In New York State, cops are routinely misusing Tasers, zapping suspects who are laready handcuffed, zapping people in the chest, zapping people who aren't menacing or carrying any weapon ... pretty much, it seems, zapping away at will.
This is the problem with so-called non-lethal weapons, and it's why I get worried when SFPD Chief Greg Suhr talks about how he'd love to have the little zappers in his armory. See, in theory, you can stun someone who has, say, a box cutter -- which is, yeah, a lethal weapon, in theory, but maybe the person holding it didn't have to die. So Suhr thinks if the officer had a stun gun, she could have zapped him and he'd still be alive. (Actually, I wasn't there, but I would think a professional law-enforcement officer with a nightstick and even basic self-defense training might have been able to keep the box-cutter guy at bay until backup arrived.)
I get it, the cops would rather not have to kill people -- but it turns out, at least according the the NY ACLU, that once there's another less-lethal alternative, it just gets used in a lot of situations where there was no need to shoot anyone with anything.
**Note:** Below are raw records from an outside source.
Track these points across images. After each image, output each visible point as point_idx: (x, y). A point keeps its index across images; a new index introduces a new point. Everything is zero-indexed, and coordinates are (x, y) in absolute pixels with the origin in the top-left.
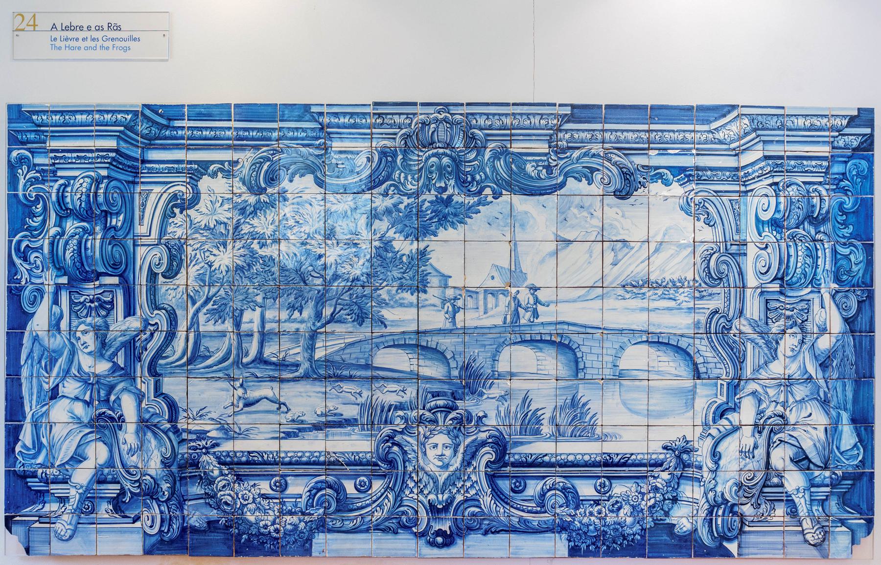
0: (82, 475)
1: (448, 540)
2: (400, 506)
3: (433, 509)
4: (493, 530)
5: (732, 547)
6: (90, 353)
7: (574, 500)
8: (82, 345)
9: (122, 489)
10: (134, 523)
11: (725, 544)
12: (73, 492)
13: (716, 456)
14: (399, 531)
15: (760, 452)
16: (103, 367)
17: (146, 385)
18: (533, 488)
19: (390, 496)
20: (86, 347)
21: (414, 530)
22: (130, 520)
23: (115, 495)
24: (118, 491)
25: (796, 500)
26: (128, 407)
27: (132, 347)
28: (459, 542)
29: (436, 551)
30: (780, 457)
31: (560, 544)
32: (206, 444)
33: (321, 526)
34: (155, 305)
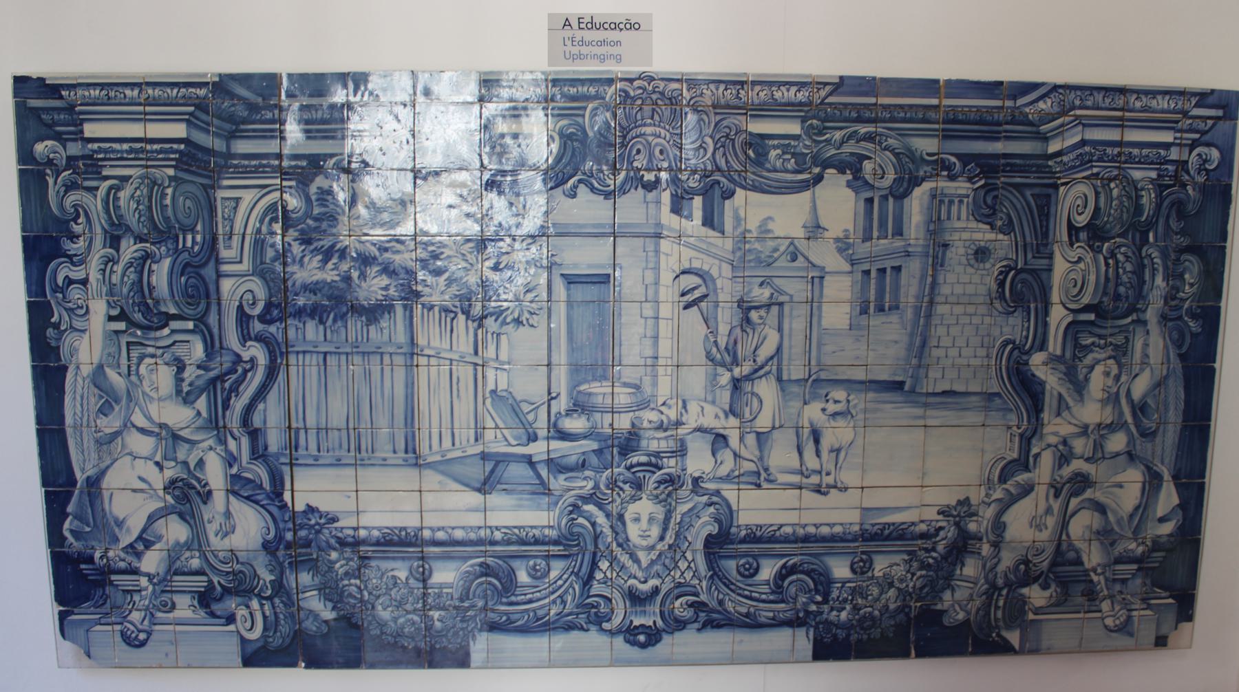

Turns out, according the the ACLU, that if you give a cop a Taser and say it's a weapon that won't kill anyone, there's less reason to use discretion.
So Tasers in SF are on hold for a while, but Suhr ought to take heed: If he wants Tasers, their use should be limited to the same situations where firearms are authorized, that is, to protect the life of an officer or another person -- and not, for example, to subdue someone who's resisting arrest.